ENFLASYONDAN KORUNMA YÖNTEMLERİ NELERDİR?
Enflasyondan korunmak için ilk olarak reel getirinin ne demek olduğunu bilmek gerekir diye düşünüyorum. Reel getiri enflasyondan arındırılmış olarak sağlanan getirinin adıdır. Örneğin geçen yılın yıllık enflasyon oranı %15 diyelim. (TUIK raporlarına güvenip güvenmemek size kalmış bir şey ancak hissedilen ile açıklanan enflasyon genellikle farklı oluyor.) %15 enflasyona karşı sizin %15’lik bir getiri sağlamanız demek sizin kar ettiğiniz anlamına gelmez. Örneğin paranızı mevduata koydunuz ve mevduat geliri size yıllık net %15 kazanç sağladı. Yani 100 bin liranız yıl sonunda 115 bin lira oldu. Şimdi siz kendinizi 15 bin lira karlı olarak göremezsiniz. Çünkü enflasyon oranında bir getiri sağladınız.

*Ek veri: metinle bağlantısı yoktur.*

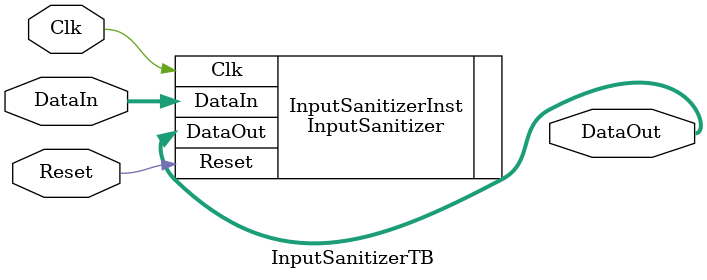
<source format=v>
`timescale 1ns / 1ps


module InputSanitizerTB (
    input  wire [3:0] DataIn,
    input  wire       Clk,
    input  wire       Reset,
    output wire [3:0] DataOut
);
  InputSanitizer #(
      .CounterWidth(2),
      .DebounceTime(3)
  ) InputSanitizerInst (
      .DataIn(DataIn),
      .Clk(Clk),
      .Reset(Reset),
      .DataOut(DataOut)
  );
  // cocotb dump waveforms
`ifdef COCOTB_SIM
  initial begin
    $dumpfile("waveform.vcd");  // Name of the dump file
    $dumpvars(0, InputSanitizerTB);  // Dump all variables for the top module
  end
`endif
endmodule

</source>
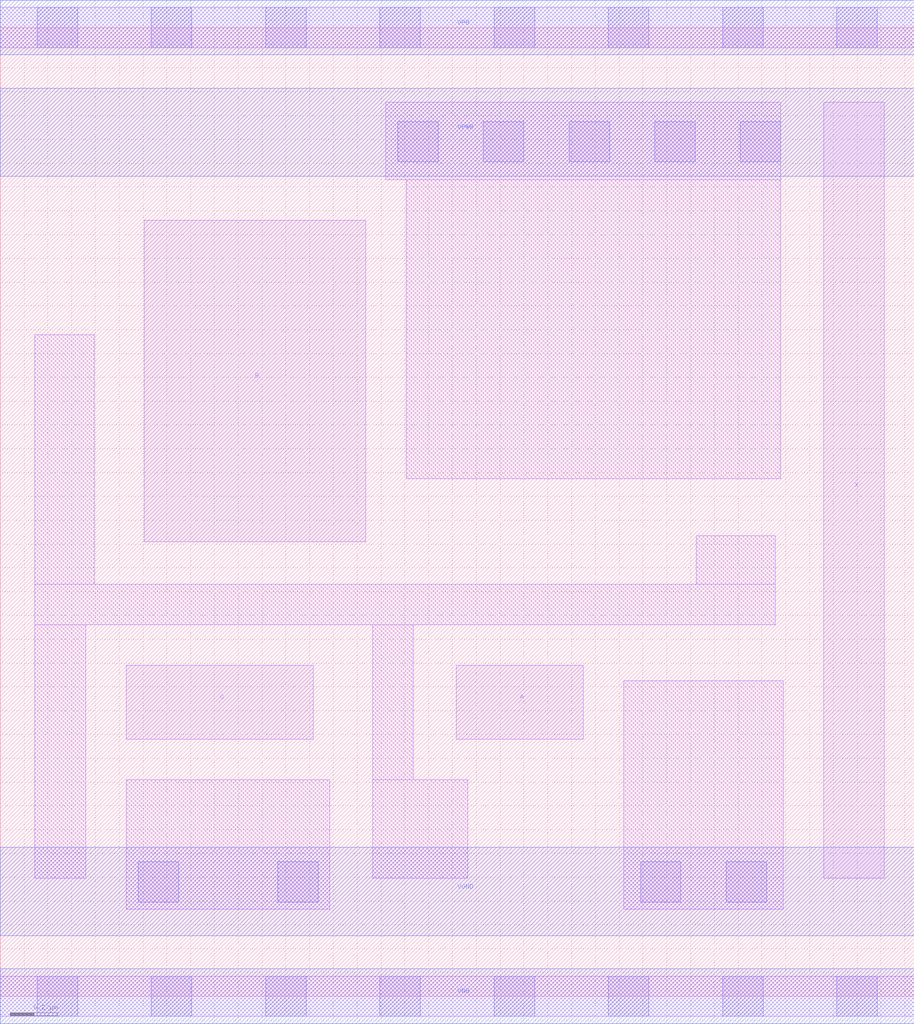
<source format=lef>
# Copyright 2020 The SkyWater PDK Authors
#
# Licensed under the Apache License, Version 2.0 (the "License");
# you may not use this file except in compliance with the License.
# You may obtain a copy of the License at
#
#     https://www.apache.org/licenses/LICENSE-2.0
#
# Unless required by applicable law or agreed to in writing, software
# distributed under the License is distributed on an "AS IS" BASIS,
# WITHOUT WARRANTIES OR CONDITIONS OF ANY KIND, either express or implied.
# See the License for the specific language governing permissions and
# limitations under the License.
#
# SPDX-License-Identifier: Apache-2.0

VERSION 5.5 ;
NAMESCASESENSITIVE ON ;
BUSBITCHARS "[]" ;
DIVIDERCHAR "/" ;
MACRO sky130_fd_sc_hvl__or3_1
  CLASS CORE ;
  SOURCE USER ;
  ORIGIN  0.000000  0.000000 ;
  SIZE  3.840000 BY  4.070000 ;
  SYMMETRY X Y ;
  SITE unithv ;
  PIN A
    ANTENNAGATEAREA  0.420000 ;
    DIRECTION INPUT ;
    USE SIGNAL ;
    PORT
      LAYER li1 ;
        RECT 1.915000 1.080000 2.450000 1.390000 ;
    END
  END A
  PIN B
    ANTENNAGATEAREA  0.420000 ;
    DIRECTION INPUT ;
    USE SIGNAL ;
    PORT
      LAYER li1 ;
        RECT 0.605000 1.910000 1.535000 3.260000 ;
    END
  END B
  PIN C
    ANTENNAGATEAREA  0.420000 ;
    DIRECTION INPUT ;
    USE SIGNAL ;
    PORT
      LAYER li1 ;
        RECT 0.530000 1.080000 1.315000 1.390000 ;
    END
  END C
  PIN X
    ANTENNADIFFAREA  0.626250 ;
    DIRECTION OUTPUT ;
    USE SIGNAL ;
    PORT
      LAYER li1 ;
        RECT 3.460000 0.495000 3.715000 3.755000 ;
    END
  END X
  PIN VGND
    DIRECTION INOUT ;
    USE GROUND ;
    PORT
      LAYER met1 ;
        RECT 0.000000 0.255000 3.840000 0.625000 ;
    END
  END VGND
  PIN VNB
    DIRECTION INOUT ;
    USE GROUND ;
    PORT
      LAYER met1 ;
        RECT 0.000000 -0.115000 3.840000 0.115000 ;
    END
  END VNB
  PIN VPB
    DIRECTION INOUT ;
    USE POWER ;
    PORT
      LAYER met1 ;
        RECT 0.000000 3.955000 3.840000 4.185000 ;
    END
  END VPB
  PIN VPWR
    DIRECTION INOUT ;
    USE POWER ;
    PORT
      LAYER met1 ;
        RECT 0.000000 3.445000 3.840000 3.815000 ;
    END
  END VPWR
  OBS
    LAYER li1 ;
      RECT 0.000000 -0.085000 3.840000 0.085000 ;
      RECT 0.000000  3.985000 3.840000 4.155000 ;
      RECT 0.145000  0.495000 0.360000 1.560000 ;
      RECT 0.145000  1.560000 3.255000 1.730000 ;
      RECT 0.145000  1.730000 0.395000 2.780000 ;
      RECT 0.530000  0.365000 1.385000 0.910000 ;
      RECT 1.565000  0.495000 1.965000 0.910000 ;
      RECT 1.565000  0.910000 1.735000 1.560000 ;
      RECT 1.620000  3.430000 3.280000 3.755000 ;
      RECT 1.705000  2.175000 3.280000 3.430000 ;
      RECT 2.620000  0.365000 3.290000 1.325000 ;
      RECT 2.925000  1.730000 3.255000 1.935000 ;
    LAYER mcon ;
      RECT 0.155000 -0.085000 0.325000 0.085000 ;
      RECT 0.155000 -0.085000 0.325000 0.085000 ;
      RECT 0.155000  3.985000 0.325000 4.155000 ;
      RECT 0.155000  3.985000 0.325000 4.155000 ;
      RECT 0.580000  0.395000 0.750000 0.565000 ;
      RECT 0.635000 -0.085000 0.805000 0.085000 ;
      RECT 0.635000 -0.085000 0.805000 0.085000 ;
      RECT 0.635000  3.985000 0.805000 4.155000 ;
      RECT 0.635000  3.985000 0.805000 4.155000 ;
      RECT 1.115000 -0.085000 1.285000 0.085000 ;
      RECT 1.115000 -0.085000 1.285000 0.085000 ;
      RECT 1.115000  3.985000 1.285000 4.155000 ;
      RECT 1.115000  3.985000 1.285000 4.155000 ;
      RECT 1.165000  0.395000 1.335000 0.565000 ;
      RECT 1.595000 -0.085000 1.765000 0.085000 ;
      RECT 1.595000 -0.085000 1.765000 0.085000 ;
      RECT 1.595000  3.985000 1.765000 4.155000 ;
      RECT 1.595000  3.985000 1.765000 4.155000 ;
      RECT 1.670000  3.505000 1.840000 3.675000 ;
      RECT 2.030000  3.505000 2.200000 3.675000 ;
      RECT 2.075000 -0.085000 2.245000 0.085000 ;
      RECT 2.075000 -0.085000 2.245000 0.085000 ;
      RECT 2.075000  3.985000 2.245000 4.155000 ;
      RECT 2.075000  3.985000 2.245000 4.155000 ;
      RECT 2.390000  3.505000 2.560000 3.675000 ;
      RECT 2.555000 -0.085000 2.725000 0.085000 ;
      RECT 2.555000 -0.085000 2.725000 0.085000 ;
      RECT 2.555000  3.985000 2.725000 4.155000 ;
      RECT 2.555000  3.985000 2.725000 4.155000 ;
      RECT 2.690000  0.395000 2.860000 0.565000 ;
      RECT 2.750000  3.505000 2.920000 3.675000 ;
      RECT 3.035000 -0.085000 3.205000 0.085000 ;
      RECT 3.035000 -0.085000 3.205000 0.085000 ;
      RECT 3.035000  3.985000 3.205000 4.155000 ;
      RECT 3.035000  3.985000 3.205000 4.155000 ;
      RECT 3.050000  0.395000 3.220000 0.565000 ;
      RECT 3.110000  3.505000 3.280000 3.675000 ;
      RECT 3.515000 -0.085000 3.685000 0.085000 ;
      RECT 3.515000 -0.085000 3.685000 0.085000 ;
      RECT 3.515000  3.985000 3.685000 4.155000 ;
      RECT 3.515000  3.985000 3.685000 4.155000 ;
  END
END sky130_fd_sc_hvl__or3_1
END LIBRARY

</source>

İkinci örnekte ise siz 100 bin liranız ile altın satın aldınız ve altının fiyatı 116 bin lira oldu. Enflasyonun yine %15 olduğunu düşünecek olursak siz enflasyona oranla %1’lik bir reel getiri elde etmiş oldunuz. Bu bağlamda mevduat getirisi sizi genellikle enflasyona karşı korumaz. Altın ise çoğunlukla enflasyonun biraz üstünde bir oranla korur. Aşağıdaki tabloda FODER başkanı sayın Atilla hocamın hazırladığı 1986-2020 yılları arasında enflasyondan arındırılmış net kar yüzdelerini görüyorsunuz.
Enflasyondan korunmanın en etkili yolu borsadan geçer. Borsa ile ilgili daha önce bir kaç yazı kaleme almıştık. Bu bağlamda önceki yazıların tamamını görmek için buraya tıklamanız yeterli olacaktır. Borsanın ardından fon yatırımı da size uygun olabilir. Bu konuyla ilgili henüz bir içerik oluşturma vaktim olmadı ancak en kısa zamanda hem video olarak hem de yazı olarak “fon yatırımı” başlığına değineceğiz. Emtia ve değerli madenler de genellikle sizleri enflasyona karşı koruyacaktır. Altın, gümüş ve Paladyum gibi madenler bunların başında gelmektedir.